→ **Document**:
--- Begin ---
Hi Mathew,

Thanks for the response. It actually seems like the matrix is very sparse 
(0.99% sparsity from what I’m measuring). It’s an FEA solver so it would make 
sense.
My current guess is the optimization flags are making a large difference for 
the M1 Mac, but I am also surprised it makes such a huge difference.

It’s why I was asking if there was a resource or another to use my own version 
of PETSc with Conda.

I believe a 2-3 x speed up is worth the hassle. 


Best,
Jorge



> On Oct 19, 2023, at 4:00 PM, Matthew Knepley <[email protected]> wrote:
> 
> On Thu, Oct 19, 2023 at 3:54 PM Jorge Nin <[email protected] 
> <mailto:[email protected]>> wrote:
>> Hi,
>> I was playing around with a self compiled version and, and a the Conda 
>> binary of Petsc on the same problem, on my M1 Mac.
>> Interestingly I found that the Conda binary solves the problem 2-3 times 
>> slower vs the self compiled version. (For context I’m using the petsc4py 
>> python interface) 
>> 
>> I’ve attached two log views to show the comparison.
>> 
>> I was mostly curious about the possible cause for this.
--- End ---
Data items
--- Begin ---
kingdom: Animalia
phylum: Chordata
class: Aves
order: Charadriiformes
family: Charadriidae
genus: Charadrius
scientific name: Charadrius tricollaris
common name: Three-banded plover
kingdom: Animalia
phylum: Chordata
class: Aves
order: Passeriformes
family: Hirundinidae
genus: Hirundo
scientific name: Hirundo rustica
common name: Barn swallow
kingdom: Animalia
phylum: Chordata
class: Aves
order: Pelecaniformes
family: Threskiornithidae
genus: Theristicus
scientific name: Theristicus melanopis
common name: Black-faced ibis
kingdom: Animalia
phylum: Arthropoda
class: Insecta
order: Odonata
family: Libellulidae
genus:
--- End ---
→ **To be done**:
[1] Can you rewrite the paragraph in the PETSc email that begins "My current guess is" more briefly, keeping its main facts?
[2] In the PETSc email, reproduce word for word the passage from "Thanks for the" up to and including "PETSc with Conda.".
[3] Could you carry the PETSc email forward from where it stops?

→ **Final answers**:
[1] The optimization flags are the likely cause of the large difference on the M1 Mac, though the size of that difference is still surprising.

[2]
Thanks for the response. It actually seems like the matrix is very sparse 
(0.99% sparsity from what I’m measuring). It’s an FEA solver so it would make 
sense.
My current guess is the optimization flags are making a large difference for 
the M1 Mac, but I am also surprised it makes such a huge difference.

It’s why I was asking if there was a resource or another to use my own version 
of PETSc with Conda.

[3]
> 
> All the time is in the LU numeric factorization. I don't know if your matrix 
> is sparse or dense. I am guessing it is dense and different LAPACK 
> implementations are linked. If it is sparse, then the compiler options are 
> different between builds, but I would be surprised if it made this much 
> difference.
> 
>   Thanks,
> 
>      Matt
>  
>>  I was also curious how I could use my own compiled version of PETSc in my 
>> Conda install? 
>> 
>> 
>> Best,
>> Jorge
>> 
> 
> 
> --
> What most experimenters take for granted before they begin their experiments 
> is infinitely more interesting than any results to which their experiments 
> lead.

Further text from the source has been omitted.